Goodell has crafted a reputation for being the no-nonsense commissioner, and such a suspension perhaps would placate those in the public who want to see Vick punished further, while still giving him a chance to try to reclaim his career.
"One thing that no one wants," one person within the league said, "is for the regular season to open with Michael Vick as the number one story and all the attention on him."
A suspension of Vick, the person pointed out, might serve to reduce the intensity of the scrutiny at least temporarily.
ESPN reported Thursday that a conditional reinstatement would be announced next week and the suspension would be four games. But NFL spokesman Greg Aiello denied that report, saying no decision had been made.
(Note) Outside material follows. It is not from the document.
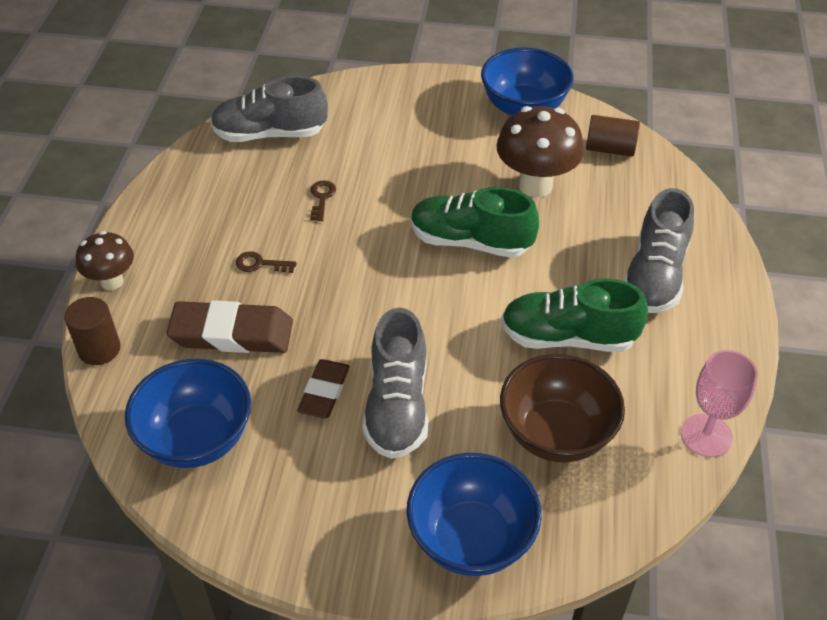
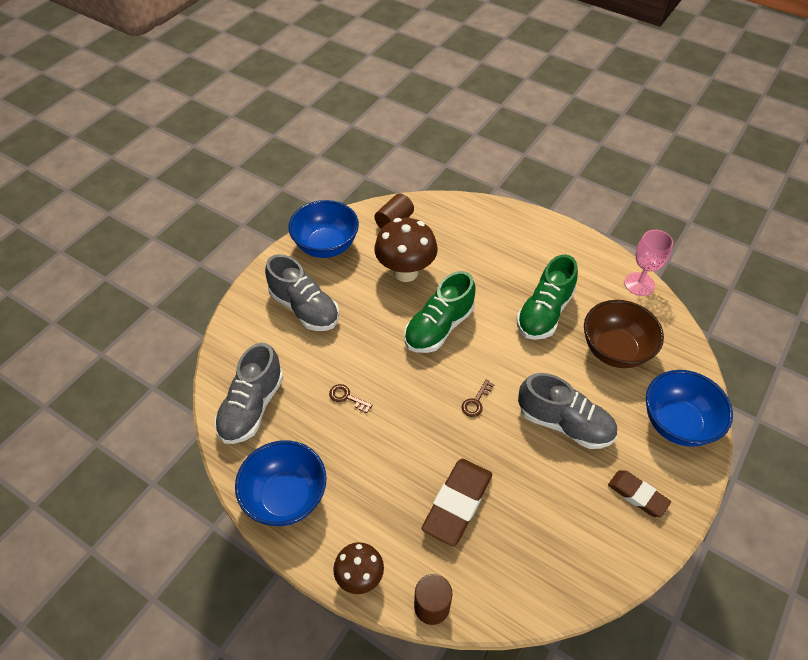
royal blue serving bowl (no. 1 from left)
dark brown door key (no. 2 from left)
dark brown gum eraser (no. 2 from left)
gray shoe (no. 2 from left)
People familiar with the deliberations stressed that while the partial reinstatement with a possible suspension seemed to be the direction in which Goodell was leaning, nothing was official and, indeed, nothing was firmly decided. It's up to one person and one person only, they said, and Goodell still could change his mind at any point until an announcement is made, and go another direction.
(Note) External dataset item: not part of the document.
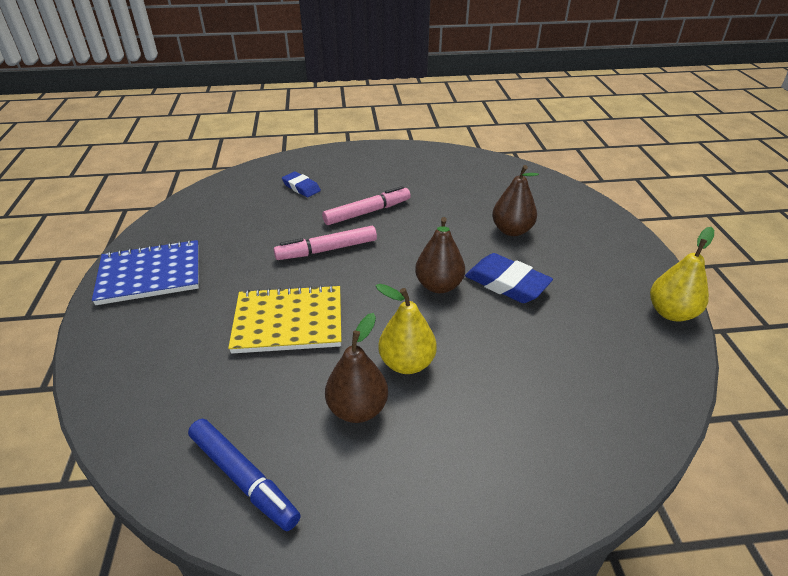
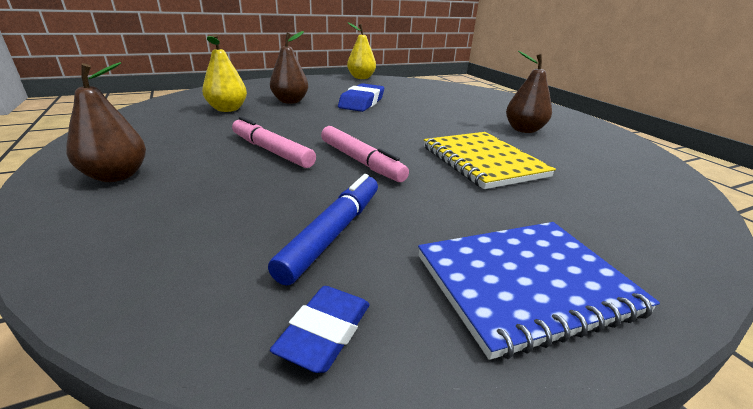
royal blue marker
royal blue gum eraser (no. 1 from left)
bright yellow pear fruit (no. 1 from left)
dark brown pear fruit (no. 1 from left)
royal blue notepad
The players' union is not taking a formal position on the reinstatement issue. Its new executive director, DeMaurice Smith, met with Vick at an undisclosed location Tuesday and previously has expressed support for Vick on a personal level. But the union has not gone beyond that.
Is there even a team out there that would sign Vick if he's reinstated? That's still not clear. One NFL team after another has denied having interest in Vick. But, of course, there's nothing to be gained from expressing interest now, before he's reinstated. There's no sense in taking the public relations hit that surely would accompany being linked to him, then not actually get him. The guess here is that most teams would steer clear if Vick is reinstated, but at least a few would give serious consideration to signing him.
He never was an efficient passer even in his heyday. There was considerable debate even at the height of his on-field powers about whether his former team, the Atlanta Falcons, ever could win a Super Bowl with him playing the style that he played. But there's almost no question that Vick could be a useful player in a "Wildcat" offensive system that became increasingly popular around the league last season. Who knows if any team actually would go ahead and sign Vick, but it's difficult to imagine that a handful wouldn't toy with the notion.
The fledgling United Football League is there for Vick as a fallback option, but clearly he and his representatives don't want to have to resort to that.
Over time, the public forgives many people that it once regarded as villainous, if they are committed to staying out of future trouble and are sorry for what they've done. It remains to be seen if that's the case with Vick and, if it is the case, if he can convey that effectively to the public.
But Roger Goodell doesn't have the luxury of seeing how things play out over time.
For the NFL commissioner, decision time is now.